== Segment start ==

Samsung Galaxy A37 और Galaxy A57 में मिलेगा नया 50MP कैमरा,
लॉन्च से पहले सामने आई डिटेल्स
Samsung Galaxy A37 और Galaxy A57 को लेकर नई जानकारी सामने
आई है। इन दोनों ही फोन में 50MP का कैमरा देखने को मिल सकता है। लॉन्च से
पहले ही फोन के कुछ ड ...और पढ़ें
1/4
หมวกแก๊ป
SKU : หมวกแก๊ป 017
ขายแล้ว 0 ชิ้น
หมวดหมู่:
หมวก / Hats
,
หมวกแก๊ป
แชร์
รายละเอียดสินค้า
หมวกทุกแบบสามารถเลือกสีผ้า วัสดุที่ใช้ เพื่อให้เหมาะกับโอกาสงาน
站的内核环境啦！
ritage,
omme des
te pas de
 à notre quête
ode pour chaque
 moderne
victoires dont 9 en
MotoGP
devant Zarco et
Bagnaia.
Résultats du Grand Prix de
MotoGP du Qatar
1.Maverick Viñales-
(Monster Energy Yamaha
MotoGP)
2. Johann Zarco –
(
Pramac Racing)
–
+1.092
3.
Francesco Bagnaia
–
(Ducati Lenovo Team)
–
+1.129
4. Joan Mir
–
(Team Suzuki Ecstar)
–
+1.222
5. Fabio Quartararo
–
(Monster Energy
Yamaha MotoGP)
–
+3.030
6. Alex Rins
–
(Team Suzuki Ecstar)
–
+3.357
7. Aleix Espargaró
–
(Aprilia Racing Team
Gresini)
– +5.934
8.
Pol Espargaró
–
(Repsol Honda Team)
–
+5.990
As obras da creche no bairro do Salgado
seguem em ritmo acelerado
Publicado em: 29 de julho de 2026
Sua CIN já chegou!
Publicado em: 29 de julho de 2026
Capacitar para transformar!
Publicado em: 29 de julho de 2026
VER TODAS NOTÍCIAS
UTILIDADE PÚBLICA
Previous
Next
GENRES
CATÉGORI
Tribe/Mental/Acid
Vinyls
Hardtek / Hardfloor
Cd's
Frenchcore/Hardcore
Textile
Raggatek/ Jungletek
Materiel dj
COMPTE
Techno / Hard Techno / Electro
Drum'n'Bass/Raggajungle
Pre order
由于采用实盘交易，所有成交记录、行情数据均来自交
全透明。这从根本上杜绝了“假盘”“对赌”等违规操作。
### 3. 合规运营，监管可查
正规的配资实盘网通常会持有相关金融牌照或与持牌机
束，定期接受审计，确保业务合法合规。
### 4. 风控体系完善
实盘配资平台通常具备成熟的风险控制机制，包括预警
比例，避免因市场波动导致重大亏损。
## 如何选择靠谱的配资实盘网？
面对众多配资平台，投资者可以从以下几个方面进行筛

== Segment end ==

Activity >>
Reproduce every line of the listing above, with no changes to wording, spelling, punctuation, or line order.

Problem solution >>
Samsung Galaxy A37 और Galaxy A57 में मिलेगा नया 50MP कैमरा,
लॉन्च से पहले सामने आई डिटेल्स
Samsung Galaxy A37 और Galaxy A57 को लेकर नई जानकारी सामने
आई है। इन दोनों ही फोन में 50MP का कैमरा देखने को मिल सकता है। लॉन्च से
पहले ही फोन के कुछ ड ...और पढ़ें
1/4
หมวกแก๊ป
SKU : หมวกแก๊ป 017
ขายแล้ว 0 ชิ้น
หมวดหมู่:
หมวก / Hats
,
หมวกแก๊ป
แชร์
รายละเอียดสินค้า
หมวกทุกแบบสามารถเลือกสีผ้า วัสดุที่ใช้ เพื่อให้เหมาะกับโอกาสงาน
站的内核环境啦！
ritage,
omme des
te pas de
 à notre quête
ode pour chaque
 moderne
victoires dont 9 en
MotoGP
devant Zarco et
Bagnaia.
Résultats du Grand Prix de
MotoGP du Qatar
1.Maverick Viñales-
(Monster Energy Yamaha
MotoGP)
2. Johann Zarco –
(
Pramac Racing)
–
+1.092
3.
Francesco Bagnaia
–
(Ducati Lenovo Team)
–
+1.129
4. Joan Mir
–
(Team Suzuki Ecstar)
–
+1.222
5. Fabio Quartararo
–
(Monster Energy
Yamaha MotoGP)
–
+3.030
6. Alex Rins
–
(Team Suzuki Ecstar)
–
+3.357
7. Aleix Espargaró
–
(Aprilia Racing Team
Gresini)
– +5.934
8.
Pol Espargaró
–
(Repsol Honda Team)
–
+5.990
As obras da creche no bairro do Salgado
seguem em ritmo acelerado
Publicado em: 29 de julho de 2026
Sua CIN já chegou!
Publicado em: 29 de julho de 2026
Capacitar para transformar!
Publicado em: 29 de julho de 2026
VER TODAS NOTÍCIAS
UTILIDADE PÚBLICA
Previous
Next
GENRES
CATÉGORI
Tribe/Mental/Acid
Vinyls
Hardtek / Hardfloor
Cd's
Frenchcore/Hardcore
Textile
Raggatek/ Jungletek
Materiel dj
COMPTE
Techno / Hard Techno / Electro
Drum'n'Bass/Raggajungle
Pre order
由于采用实盘交易，所有成交记录、行情数据均来自交
全透明。这从根本上杜绝了“假盘”“对赌”等违规操作。
### 3. 合规运营，监管可查
正规的配资实盘网通常会持有相关金融牌照或与持牌机
束，定期接受审计，确保业务合法合规。
### 4. 风控体系完善
实盘配资平台通常具备成熟的风险控制机制，包括预警
比例，避免因市场波动导致重大亏损。
## 如何选择靠谱的配资实盘网？
面对众多配资平台，投资者可以从以下几个方面进行筛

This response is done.